My grandfather passed away while I was in my junior year of high school. My family drove up from Florida to attend the funeral, but not before I picked up a bag of shwag for the few boring, dreary nights I’d be spending at Nana’s house. On one of the rare chances my dad and I were able to peel away from the family, we did one of the few things we naturally enjoyed together, which was taking trips to the record store. It was on this trip that I bought two completely dissimilar records, Sublime’s 40 oz. to Freedom and Sunny Day Real Estate’s Diary. At night when everyone would go to sleep, I’d head out to my grandmother’s huge yard, smoke a bowl, come back in and put my headphones on as loud as I could take. I didn’t know my grandfather all that well but it was still a somber moment, and Diary fit the mood perfectly.

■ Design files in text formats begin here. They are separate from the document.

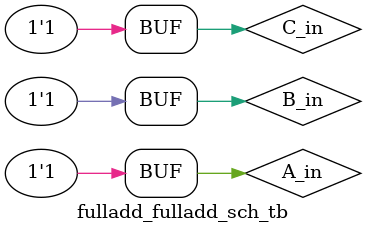
<source format=v>

`timescale 1ns / 1ps

  module fulladd_fulladd_sch_tb();
  
//inputs
	reg C_in;
	reg A_in;
	reg B_in;
	
//Output
	wire S_out;
	wire C_out;
	
//Bidirs

//Instantiate the UUT
	fulladd UUT (
		.A_in(A_in),
		.B_in(B_in),
		.C_in(C_in),
		.S_out(C_out),
		.C_out(C_out)
	);
	
//Initialize Inputs
	initial begin
		A_in=0;
		B_in=0;
		C_in=0;
		
		#100;
		C_in=1;
		#100;
		A_in=1;
		#100;
		B_in=1;
		#100;
		
	end  
endmodule

</source>
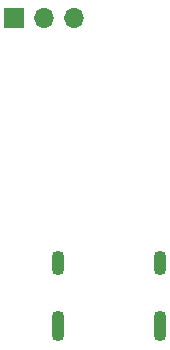
<source format=gbr>
%TF.GenerationSoftware,KiCad,Pcbnew,(5.99.0-8564-gb2cd1fddf9)*%
%TF.CreationDate,2021-01-25T15:54:05+03:00*%
%TF.ProjectId,Eloise_nA_meter_v2,456c6f69-7365-45f6-9e41-5f6d65746572,rev?*%
%TF.SameCoordinates,Original*%
%TF.FileFunction,Soldermask,Bot*%
%TF.FilePolarity,Negative*%
%FSLAX46Y46*%
G04 Gerber Fmt 4.6, Leading zero omitted, Abs format (unit mm)*
G04 Created by KiCad (PCBNEW (5.99.0-8564-gb2cd1fddf9)) date 2021-01-25 15:54:05*
%MOMM*%
%LPD*%
G01*
G04 APERTURE LIST*
%ADD10R,1.700000X1.700000*%
%ADD11O,1.700000X1.700000*%
%ADD12O,1.100000X2.600000*%
%ADD13O,1.100000X2.100000*%
G04 APERTURE END LIST*
D10*
%TO.C,J2*%
X139600000Y-86800000D03*
D11*
X142140000Y-86800000D03*
X144680000Y-86800000D03*
%TD*%
D12*
%TO.C,J3*%
X151920000Y-112870000D03*
D13*
X143280000Y-107510000D03*
D12*
X143280000Y-112870000D03*
D13*
X151920000Y-107510000D03*
%TD*%
M02*

</source>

When I got back to FL I played Sunny Day more and more. At the time, when most of what I was listening to was punk and rap, Sunny Day’s instrumentation made me think about lead guitar in a different way. Not that it had never been done before, but Sunny Day’s left and right split of both guitars allows for constant leads and intricate weaving of tone. The quiet/loud/quiet dynamic of the 90’s is further built upon as well. William Goldsmith, bored by the frequent monotony of rock/pop percussion, attacks the drums with a barrage of constant snare hits and performs fills and rolls at any moment’s notice. Not to be outdone by the drumming and dueling guitars, the bass is highly technical, and, with the guitars dueling leads, often carries the melody exclusively.
Diary isn’t on regular rotation like it once was. It’s tone, mostly dreary and slow in tempo, make it a record for a specific mood, or maybe it just always reminds me of when I bought it. It’s a highly influential record though, and phenomenally performed. The two stand-outs tracks here are some of the strongest rock cuts to come out of the 90’s. Diary’s opener, “Seven,” is the hardest and most upbeat of the lot, where the drum attack of the intro and transitions from verse to chorus are its highlight (the song is cut short due to MTV’s wishes of bands sticking as closely to a 3:00 run time as possible, the full track clocks in at 4:45).
The best track however resides near the end of the collection, “48” attempts to take the quiet/loud/quiet approach to new extremes, with a serene, almost classical sounding melody during the verse giving way to blaring, distorted octaves as Jeremy Enigk screams at the top of his lungs.